Profitant de la crise sanitaire, la direction de ce sous-traitant aéronautique envisage de supprimer 700 des 1600 emplois à Toulouse. Elle vient de proposer un « accord de performance collective ». Le chantage est le suivant : soit les salariés acceptent de perdre définitivement le 13ème mois, les indemnités de transport, l’indemnité de repas (remplacée par des chèques repas) et le plan de licenciement qui devrait concerner 700 salariés serait reporté… au mois de septembre ; soit l’accord est repoussé et le plan sera appliqué… dès juin. En clair, « on vous laisse « choisir » de la date de votre exécution ».

C’est bien sûr inacceptable, d’autant que le groupe Derichebourg qui compte 36 000 salariés de par le monde n’est pas un groupe sur la paille.
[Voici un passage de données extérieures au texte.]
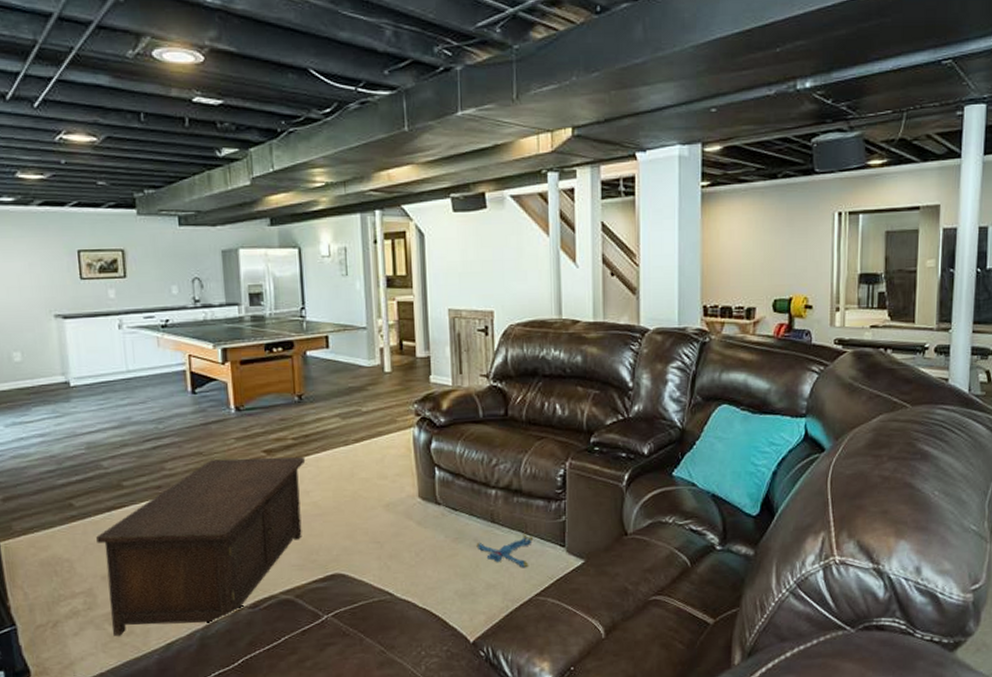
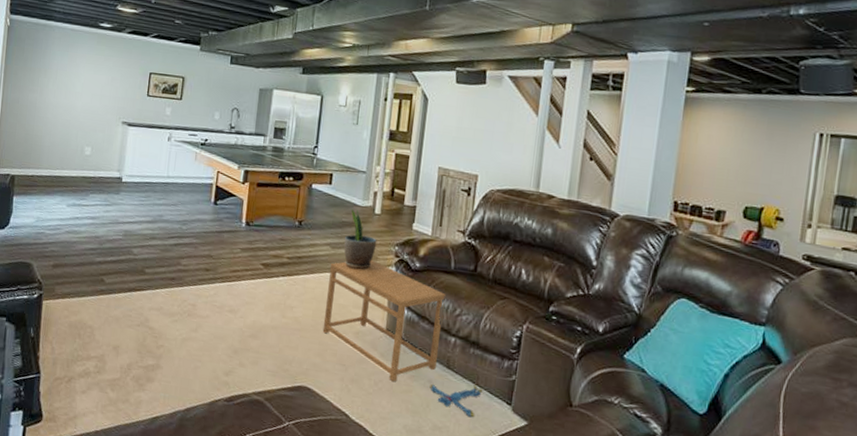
cabinet: present [96,457,306,636] -> none [112,263,295,408]
side table: none [343,423,480,549] -> present [322,259,446,382]
potted plant: none [355,371,393,438] -> present [344,208,377,270]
Mais comme pour tous ces parasites capitalistes, la seule chose intouchable, ce sont leurs profits.

Face à cette attaque et ce choix pourri, les travailleurs n’ont le choix que de se serrer les coudes, et relever collectivement le gant afin de défendre leur peau. Il n’y a aucune raison d’accepter ces licenciements, et par contre toutes les raisons d’exiger le contrôle par les travailleurs des comptes réels de l’entreprise. Et on vérifierait alors, qu’avec les profits accumulés depuis des années, les actionnaires peuvent très bien payer pour éviter ce plan de licenciement.